### DATASET RECORDS
+ + + + +
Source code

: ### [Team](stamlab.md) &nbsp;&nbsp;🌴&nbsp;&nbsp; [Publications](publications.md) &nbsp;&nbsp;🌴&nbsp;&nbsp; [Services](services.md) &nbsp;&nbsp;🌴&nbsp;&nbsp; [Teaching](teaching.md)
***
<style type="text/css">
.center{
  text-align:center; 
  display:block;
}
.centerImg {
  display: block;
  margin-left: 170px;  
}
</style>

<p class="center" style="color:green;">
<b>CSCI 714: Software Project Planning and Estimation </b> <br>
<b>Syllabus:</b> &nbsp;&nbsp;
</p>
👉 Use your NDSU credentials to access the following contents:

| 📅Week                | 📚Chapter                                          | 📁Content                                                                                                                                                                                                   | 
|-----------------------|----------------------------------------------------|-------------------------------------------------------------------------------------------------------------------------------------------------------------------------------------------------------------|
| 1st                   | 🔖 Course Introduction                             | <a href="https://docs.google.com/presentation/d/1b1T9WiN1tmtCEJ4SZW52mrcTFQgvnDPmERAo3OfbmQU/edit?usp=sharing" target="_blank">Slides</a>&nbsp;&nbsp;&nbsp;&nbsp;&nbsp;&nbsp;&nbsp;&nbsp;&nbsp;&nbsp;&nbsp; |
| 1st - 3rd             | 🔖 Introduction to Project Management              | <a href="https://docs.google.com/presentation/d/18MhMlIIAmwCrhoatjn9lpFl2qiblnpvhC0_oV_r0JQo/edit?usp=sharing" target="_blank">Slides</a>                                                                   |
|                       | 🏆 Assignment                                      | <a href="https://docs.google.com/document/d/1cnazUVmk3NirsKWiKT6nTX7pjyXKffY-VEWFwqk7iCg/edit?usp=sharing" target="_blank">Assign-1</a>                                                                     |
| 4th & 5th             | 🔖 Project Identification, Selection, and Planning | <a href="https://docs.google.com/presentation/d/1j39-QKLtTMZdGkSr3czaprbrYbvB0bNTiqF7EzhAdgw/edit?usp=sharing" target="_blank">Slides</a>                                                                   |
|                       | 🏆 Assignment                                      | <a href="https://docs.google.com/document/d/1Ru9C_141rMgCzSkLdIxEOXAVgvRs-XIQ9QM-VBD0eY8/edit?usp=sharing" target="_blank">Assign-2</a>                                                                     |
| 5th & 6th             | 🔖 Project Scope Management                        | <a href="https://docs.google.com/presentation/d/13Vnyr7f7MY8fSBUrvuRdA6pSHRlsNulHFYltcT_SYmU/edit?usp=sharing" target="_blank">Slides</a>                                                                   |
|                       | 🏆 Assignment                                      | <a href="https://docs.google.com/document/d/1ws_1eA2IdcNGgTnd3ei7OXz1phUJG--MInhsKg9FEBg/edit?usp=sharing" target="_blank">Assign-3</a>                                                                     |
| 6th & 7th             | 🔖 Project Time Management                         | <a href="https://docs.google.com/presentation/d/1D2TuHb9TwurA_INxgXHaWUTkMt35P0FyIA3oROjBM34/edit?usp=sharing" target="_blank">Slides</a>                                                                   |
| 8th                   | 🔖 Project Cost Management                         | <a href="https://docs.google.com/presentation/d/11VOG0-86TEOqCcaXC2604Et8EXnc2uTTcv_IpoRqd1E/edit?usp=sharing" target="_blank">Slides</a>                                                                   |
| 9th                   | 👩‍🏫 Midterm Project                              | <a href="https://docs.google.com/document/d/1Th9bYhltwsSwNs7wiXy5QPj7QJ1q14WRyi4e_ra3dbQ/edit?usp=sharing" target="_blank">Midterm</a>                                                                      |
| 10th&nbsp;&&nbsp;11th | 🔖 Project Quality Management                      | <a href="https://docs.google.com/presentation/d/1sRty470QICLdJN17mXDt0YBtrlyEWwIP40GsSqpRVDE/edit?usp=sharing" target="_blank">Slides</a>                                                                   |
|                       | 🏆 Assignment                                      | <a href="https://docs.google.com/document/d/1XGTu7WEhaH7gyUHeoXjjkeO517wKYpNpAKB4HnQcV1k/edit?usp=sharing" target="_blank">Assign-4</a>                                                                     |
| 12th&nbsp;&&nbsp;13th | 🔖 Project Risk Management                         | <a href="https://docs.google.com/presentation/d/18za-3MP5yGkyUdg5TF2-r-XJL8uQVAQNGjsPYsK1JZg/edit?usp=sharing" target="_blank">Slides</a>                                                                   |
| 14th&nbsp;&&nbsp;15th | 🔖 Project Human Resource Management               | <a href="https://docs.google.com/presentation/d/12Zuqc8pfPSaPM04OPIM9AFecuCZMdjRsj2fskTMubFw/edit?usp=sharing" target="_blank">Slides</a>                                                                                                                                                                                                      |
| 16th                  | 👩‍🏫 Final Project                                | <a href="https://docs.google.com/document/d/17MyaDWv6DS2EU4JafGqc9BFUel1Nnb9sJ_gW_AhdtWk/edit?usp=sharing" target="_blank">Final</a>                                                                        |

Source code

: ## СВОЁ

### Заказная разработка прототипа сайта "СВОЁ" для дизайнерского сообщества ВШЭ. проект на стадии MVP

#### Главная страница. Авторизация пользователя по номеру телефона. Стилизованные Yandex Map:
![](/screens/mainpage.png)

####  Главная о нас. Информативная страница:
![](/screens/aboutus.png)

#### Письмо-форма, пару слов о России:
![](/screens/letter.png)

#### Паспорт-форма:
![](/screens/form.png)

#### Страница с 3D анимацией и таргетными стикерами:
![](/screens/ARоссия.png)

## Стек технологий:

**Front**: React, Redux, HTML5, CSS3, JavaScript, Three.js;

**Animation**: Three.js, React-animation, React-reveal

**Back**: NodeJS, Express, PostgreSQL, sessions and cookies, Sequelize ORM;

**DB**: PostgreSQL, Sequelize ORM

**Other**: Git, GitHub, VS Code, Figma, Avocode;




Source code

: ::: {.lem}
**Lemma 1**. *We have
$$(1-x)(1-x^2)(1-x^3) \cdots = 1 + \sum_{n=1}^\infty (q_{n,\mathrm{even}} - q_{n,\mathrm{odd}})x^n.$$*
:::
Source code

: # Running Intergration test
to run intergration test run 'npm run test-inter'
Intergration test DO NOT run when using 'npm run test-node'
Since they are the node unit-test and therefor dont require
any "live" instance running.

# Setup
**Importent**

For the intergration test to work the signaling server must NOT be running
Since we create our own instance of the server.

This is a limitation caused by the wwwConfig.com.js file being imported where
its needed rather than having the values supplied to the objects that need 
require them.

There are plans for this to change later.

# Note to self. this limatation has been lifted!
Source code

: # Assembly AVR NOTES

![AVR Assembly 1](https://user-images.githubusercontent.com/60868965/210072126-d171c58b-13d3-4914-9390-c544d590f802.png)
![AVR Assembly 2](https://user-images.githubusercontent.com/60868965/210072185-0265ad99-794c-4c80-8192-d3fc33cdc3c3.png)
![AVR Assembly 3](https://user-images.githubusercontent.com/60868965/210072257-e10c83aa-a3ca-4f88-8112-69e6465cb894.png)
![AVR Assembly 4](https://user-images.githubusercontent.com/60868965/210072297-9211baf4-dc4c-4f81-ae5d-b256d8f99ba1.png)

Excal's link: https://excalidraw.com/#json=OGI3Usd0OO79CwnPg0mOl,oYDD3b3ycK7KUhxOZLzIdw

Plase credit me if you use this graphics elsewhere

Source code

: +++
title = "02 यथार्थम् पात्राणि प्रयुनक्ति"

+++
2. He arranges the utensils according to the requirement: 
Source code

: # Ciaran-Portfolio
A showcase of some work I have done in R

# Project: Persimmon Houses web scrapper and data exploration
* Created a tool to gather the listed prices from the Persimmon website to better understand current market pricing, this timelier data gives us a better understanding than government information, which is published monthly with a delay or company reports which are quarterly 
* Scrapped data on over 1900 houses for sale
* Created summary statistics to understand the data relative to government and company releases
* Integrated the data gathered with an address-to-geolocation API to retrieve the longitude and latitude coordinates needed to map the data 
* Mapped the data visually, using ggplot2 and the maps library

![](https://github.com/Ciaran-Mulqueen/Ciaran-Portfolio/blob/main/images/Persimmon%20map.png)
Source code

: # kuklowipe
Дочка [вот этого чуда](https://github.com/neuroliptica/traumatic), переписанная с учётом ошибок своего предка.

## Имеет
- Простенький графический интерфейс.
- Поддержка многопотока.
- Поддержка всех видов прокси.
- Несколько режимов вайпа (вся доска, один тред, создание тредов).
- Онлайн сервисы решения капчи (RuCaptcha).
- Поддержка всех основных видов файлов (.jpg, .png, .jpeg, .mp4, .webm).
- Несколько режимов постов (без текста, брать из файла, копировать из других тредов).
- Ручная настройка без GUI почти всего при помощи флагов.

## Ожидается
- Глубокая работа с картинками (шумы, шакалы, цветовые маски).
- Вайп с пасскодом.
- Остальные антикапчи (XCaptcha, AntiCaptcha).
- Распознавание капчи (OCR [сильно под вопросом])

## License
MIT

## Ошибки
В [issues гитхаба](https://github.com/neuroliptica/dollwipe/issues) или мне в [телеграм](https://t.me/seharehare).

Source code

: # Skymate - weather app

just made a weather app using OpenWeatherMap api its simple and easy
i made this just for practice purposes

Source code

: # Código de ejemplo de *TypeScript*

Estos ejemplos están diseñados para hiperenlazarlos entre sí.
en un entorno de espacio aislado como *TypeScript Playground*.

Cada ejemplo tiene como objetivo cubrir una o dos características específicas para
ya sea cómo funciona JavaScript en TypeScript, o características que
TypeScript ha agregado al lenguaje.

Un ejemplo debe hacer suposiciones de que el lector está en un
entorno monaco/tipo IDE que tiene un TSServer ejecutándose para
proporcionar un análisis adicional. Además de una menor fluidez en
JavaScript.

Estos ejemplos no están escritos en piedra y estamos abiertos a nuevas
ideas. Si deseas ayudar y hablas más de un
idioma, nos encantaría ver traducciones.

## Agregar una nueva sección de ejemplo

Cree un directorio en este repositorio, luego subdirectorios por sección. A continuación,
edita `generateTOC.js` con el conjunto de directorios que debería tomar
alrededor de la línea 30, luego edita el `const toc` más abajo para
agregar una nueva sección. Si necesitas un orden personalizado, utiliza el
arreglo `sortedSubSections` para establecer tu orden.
+ + + + +
### WHAT NEEDS TO BE DONE
Could you change "Syllabus" to "Schedule" in the stretch from the start of the records through the line containing "Use your NDSU", leaving everything else unchanged? Return only those lines.

### OUTPUT
Source code

: ### [Team](stamlab.md) &nbsp;&nbsp;🌴&nbsp;&nbsp; [Publications](publications.md) &nbsp;&nbsp;🌴&nbsp;&nbsp; [Services](services.md) &nbsp;&nbsp;🌴&nbsp;&nbsp; [Teaching](teaching.md)
***
<style type="text/css">
.center{
  text-align:center; 
  display:block;
}
.centerImg {
  display: block;
  margin-left: 170px;  
}
</style>

<p class="center" style="color:green;">
<b>CSCI 714: Software Project Planning and Estimation </b> <br>
<b>Schedule:</b> &nbsp;&nbsp;
</p>
👉 Use your NDSU credentials to access the following contents:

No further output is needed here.